Farm Credit Canada thinks the probability that the Bank of Canada will raise interest rates later this month increased to 97 percent since the United States-Mexico-Canada Agreement was signed.  |  REUTERS/Mark Blinch photo

Even with more certainty around trade with the United States, Canadians shouldn’t expect to see the dollar flying in value.

“It’s hard for me to see the Canadian dollar gain value against the U.S. dollar in the short-term, unless the Bank of Canada totally revises its stance towards interest rates,” said J.P. Gervais, chief agriculture economist for Farm Credit Canada.

The day after it was announced a new deal had been reached for the North American Free Trade Agreement (NAFTA), called the United States-Mexico-Canada Agreement (USMCA), the dollar rose in value, breaking the US78 cents mark. However, in the following days, it lost ground and quickly sank to pre-USMCA values. And according to Gervais, it doesn’t look like that’s going to change any time soon.

The current rate of growth in the U.S. economy is holding back the Canadian dollar, keeping it from rising as much as people expected following the USMCA announcement, said Gervais.

For the foreseeable future, Gervais doesn’t expect the Canadian dollar’s value to exceed the 78 U.S. cent mark in any sustainable way.

“I think the story right now is bond yields in Canada moving up slightly. And that’s, I believe, a reflection of some of the expectations that the Bank of Canada now is going to drop their language around the uncertainty with regards to trade negotiations around NAFTA,” he said.

Following the USMCA announcement, the probability of the Bank of Canada raising interest rates later in October jumped to about 97 percent, Gervais said. The probability of a January rate increase also rose and now sits at around 67 percent.

“I think one thing for sure I’ll be monitoring is what kind of language (the Bank of Canada is) using. Are they shifting their stance? …how much they’re going to revise growth upward? I don’t expect it to be much, but if it is, then that means perhaps that the Canadian dollar would gain value,” Gervais said.

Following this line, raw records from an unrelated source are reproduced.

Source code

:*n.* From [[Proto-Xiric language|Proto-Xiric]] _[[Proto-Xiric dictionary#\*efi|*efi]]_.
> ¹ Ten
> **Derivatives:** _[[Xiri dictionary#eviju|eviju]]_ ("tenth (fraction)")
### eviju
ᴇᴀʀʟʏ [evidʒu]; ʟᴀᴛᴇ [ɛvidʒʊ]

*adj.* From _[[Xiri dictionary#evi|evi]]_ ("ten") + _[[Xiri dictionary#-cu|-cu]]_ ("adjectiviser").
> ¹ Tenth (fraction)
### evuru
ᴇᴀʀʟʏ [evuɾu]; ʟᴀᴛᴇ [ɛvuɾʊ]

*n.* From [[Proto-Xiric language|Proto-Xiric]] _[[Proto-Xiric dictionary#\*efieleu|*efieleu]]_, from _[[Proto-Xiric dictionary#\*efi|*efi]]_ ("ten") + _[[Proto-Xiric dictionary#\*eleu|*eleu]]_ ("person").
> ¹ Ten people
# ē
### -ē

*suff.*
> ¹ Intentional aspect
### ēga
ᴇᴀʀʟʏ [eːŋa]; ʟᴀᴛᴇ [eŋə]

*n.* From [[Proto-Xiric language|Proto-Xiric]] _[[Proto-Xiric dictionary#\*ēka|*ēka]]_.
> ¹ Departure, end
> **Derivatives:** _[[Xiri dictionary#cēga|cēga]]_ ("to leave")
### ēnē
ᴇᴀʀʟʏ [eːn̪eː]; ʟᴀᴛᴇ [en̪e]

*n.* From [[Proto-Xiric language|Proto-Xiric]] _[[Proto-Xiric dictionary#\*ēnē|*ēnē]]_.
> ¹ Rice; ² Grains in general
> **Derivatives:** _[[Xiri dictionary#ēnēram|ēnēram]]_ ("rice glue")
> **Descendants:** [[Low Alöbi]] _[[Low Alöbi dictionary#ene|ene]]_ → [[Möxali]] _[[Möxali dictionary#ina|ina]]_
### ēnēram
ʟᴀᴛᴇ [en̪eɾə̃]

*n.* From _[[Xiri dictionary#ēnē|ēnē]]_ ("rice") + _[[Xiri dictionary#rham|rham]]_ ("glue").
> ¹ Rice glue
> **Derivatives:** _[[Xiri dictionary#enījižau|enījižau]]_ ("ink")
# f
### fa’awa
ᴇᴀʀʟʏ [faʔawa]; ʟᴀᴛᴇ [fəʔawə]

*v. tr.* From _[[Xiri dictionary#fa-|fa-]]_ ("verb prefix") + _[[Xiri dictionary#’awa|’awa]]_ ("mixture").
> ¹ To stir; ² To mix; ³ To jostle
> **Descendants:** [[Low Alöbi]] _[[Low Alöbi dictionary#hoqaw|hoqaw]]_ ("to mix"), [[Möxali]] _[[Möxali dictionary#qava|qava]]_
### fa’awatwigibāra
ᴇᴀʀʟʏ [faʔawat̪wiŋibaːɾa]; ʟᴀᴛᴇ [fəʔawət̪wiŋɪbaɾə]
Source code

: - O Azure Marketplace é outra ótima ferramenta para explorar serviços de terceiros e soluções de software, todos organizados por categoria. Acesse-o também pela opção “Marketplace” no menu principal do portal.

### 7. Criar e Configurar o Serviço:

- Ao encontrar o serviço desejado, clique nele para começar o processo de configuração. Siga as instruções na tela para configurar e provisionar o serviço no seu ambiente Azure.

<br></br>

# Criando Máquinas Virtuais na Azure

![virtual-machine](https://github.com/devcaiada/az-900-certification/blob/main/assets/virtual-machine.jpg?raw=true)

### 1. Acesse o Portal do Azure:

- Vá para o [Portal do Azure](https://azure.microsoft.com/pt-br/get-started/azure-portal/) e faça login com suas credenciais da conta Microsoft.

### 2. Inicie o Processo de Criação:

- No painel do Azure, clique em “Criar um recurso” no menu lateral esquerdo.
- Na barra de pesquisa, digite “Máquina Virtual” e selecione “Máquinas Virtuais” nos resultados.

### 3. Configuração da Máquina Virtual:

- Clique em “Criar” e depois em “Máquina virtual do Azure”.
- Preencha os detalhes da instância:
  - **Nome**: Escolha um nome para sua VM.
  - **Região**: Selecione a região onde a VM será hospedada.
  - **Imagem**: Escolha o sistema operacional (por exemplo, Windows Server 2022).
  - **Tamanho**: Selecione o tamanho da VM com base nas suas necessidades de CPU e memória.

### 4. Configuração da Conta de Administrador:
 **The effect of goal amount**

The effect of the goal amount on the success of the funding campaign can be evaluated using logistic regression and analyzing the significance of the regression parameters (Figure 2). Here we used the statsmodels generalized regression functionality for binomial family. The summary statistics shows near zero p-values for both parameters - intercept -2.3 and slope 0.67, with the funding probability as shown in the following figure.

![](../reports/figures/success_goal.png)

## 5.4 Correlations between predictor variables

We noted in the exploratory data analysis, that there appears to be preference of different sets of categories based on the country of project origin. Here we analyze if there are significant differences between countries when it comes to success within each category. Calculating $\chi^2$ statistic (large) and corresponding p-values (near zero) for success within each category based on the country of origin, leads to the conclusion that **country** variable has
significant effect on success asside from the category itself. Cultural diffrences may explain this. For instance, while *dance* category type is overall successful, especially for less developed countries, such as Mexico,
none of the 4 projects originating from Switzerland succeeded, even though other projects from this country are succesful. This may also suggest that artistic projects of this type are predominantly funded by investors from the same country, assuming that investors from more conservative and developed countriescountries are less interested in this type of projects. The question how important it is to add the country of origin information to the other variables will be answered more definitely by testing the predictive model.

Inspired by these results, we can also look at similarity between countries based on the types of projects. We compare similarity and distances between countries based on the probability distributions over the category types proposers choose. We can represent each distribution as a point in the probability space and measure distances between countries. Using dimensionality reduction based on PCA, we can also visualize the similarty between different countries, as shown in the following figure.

For farmers, a low dollar is good because it helps keep Canadian products competitive on the international marketplace. However, Gervais said if the Canadian dollar loses too much value and the U.S. dollar gains value it could be bad for farmers. If the U.S. dollar gains value, then buying power for emerging markets who are buying Canadian commodities declines.

“If it’s our currency that’s losing value it’s one thing. But if it’s the U.S. dollar gaining value, then you have to be thinking about if it gains too much value, then I think it hurts the strength and the demand for commodities that we’re seeing in the marketplace,” Gervais said.